胡桃眉毛一掀,冷哼道:“我著急?你哪隻眼睛看著我著急了?就他這個小趴菜姐姐才看不上呢。”
“口是心非。”
“你說什麽?“
胡桃急了,調過來一巴掌拍在風滿樓腦袋上:“小孩子家家的懂什麽,飯可以隨便吃,話不能亂說。”
風滿樓捂著腦袋,兩眼冒泡,腦袋上鼓起一個包,委屈巴巴的看著胡桃,見對方又要出手的架勢,便連忙躲到黎陽身後。
風雨不停,好在斷崖這避風。
一夜沉默。
大雨在黎明到來時漸漸停了下來,而白晝也將眼前狼藉的畫麵印入了眾人眼簾。
直到這時候黎陽才赫然發現,眼前的斷崖竟然是被人一劍給劈開的,上麵還殘留著許多劍痕,觸目驚心。

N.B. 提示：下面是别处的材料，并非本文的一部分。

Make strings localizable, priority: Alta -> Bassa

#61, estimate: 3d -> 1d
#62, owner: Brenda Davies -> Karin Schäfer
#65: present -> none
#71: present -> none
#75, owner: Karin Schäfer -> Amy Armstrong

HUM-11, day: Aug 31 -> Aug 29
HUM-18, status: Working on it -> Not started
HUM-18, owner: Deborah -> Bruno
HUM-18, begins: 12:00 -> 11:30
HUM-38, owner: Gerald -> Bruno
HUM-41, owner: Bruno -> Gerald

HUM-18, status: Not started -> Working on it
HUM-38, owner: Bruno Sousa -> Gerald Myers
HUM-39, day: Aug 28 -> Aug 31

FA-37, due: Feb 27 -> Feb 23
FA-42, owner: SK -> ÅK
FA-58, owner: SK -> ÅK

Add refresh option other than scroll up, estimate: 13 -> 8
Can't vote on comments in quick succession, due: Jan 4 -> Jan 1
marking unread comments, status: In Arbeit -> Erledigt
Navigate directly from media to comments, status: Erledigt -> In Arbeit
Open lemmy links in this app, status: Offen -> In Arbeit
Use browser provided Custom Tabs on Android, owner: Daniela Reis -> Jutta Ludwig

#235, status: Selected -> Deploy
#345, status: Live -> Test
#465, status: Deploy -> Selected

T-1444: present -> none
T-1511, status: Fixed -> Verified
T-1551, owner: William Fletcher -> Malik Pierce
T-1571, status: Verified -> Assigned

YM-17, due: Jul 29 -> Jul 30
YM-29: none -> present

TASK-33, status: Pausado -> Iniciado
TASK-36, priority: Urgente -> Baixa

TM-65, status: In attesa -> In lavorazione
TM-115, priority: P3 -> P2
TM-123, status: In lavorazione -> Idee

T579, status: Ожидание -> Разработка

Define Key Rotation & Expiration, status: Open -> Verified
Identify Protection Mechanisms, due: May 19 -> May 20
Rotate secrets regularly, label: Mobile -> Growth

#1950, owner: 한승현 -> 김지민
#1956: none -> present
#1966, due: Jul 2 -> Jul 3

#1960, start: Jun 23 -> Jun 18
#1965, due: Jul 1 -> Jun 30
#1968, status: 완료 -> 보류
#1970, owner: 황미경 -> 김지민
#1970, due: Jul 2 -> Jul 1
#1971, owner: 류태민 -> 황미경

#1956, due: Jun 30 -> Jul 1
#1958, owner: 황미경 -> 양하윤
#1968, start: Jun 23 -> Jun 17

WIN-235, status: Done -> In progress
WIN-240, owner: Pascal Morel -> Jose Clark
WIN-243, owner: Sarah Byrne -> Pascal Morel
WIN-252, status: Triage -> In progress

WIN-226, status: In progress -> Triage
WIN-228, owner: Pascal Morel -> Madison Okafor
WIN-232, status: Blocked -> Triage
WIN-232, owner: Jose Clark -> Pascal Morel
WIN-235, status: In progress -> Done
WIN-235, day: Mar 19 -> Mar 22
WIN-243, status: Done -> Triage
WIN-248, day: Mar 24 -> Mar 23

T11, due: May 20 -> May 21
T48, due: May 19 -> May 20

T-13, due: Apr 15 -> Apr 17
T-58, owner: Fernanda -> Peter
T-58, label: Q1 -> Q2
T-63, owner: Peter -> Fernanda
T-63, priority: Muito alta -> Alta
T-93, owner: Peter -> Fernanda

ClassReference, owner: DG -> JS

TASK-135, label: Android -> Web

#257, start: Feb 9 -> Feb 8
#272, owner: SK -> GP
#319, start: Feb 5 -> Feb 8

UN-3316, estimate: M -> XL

程謹嚴早就知道這裏是什麽地方了,道:“少爺,如果我沒有猜錯的話,這裏應該就是蠻獸的老巢。”
黎陽嗯了一聲,道:“什麽意思?”
胡桃道:“你還沒看出來啊,這裏不是有打鬥的痕跡嗎。”
黎陽懂了。
原來昨晚的奔襲並不是慌不擇路,而是刻意為之,黎陽意味深長的看了眼程謹嚴,道:“你倒是藏得深,一個晚上都沒給我透露點什麽。”
胡桃嗬嗬道:“你有心思聽這些?”
黎陽打起精神,看了眼四周的環境,道:“窮奇就在這個方位?”
程謹嚴搖頭道:“不無可能。”
風滿樓出言暖暖的道:“其實我也看出來了,這裏是不對勁的地方。”
盡管是一句廢話,但黎陽卻覺得,這是風滿樓的進步,從來沒和人接觸的他,能夠在這麽短的時間內變成話匣子,胡桃功不可沒,他這麽做,估計也是為了盡快脫離胡桃的毒手,然後拉攏黎陽和程謹嚴的關係吧。
這點小心思,當然瞞不過程謹嚴和胡桃,隻有黎陽還在由衷的為他感到開心。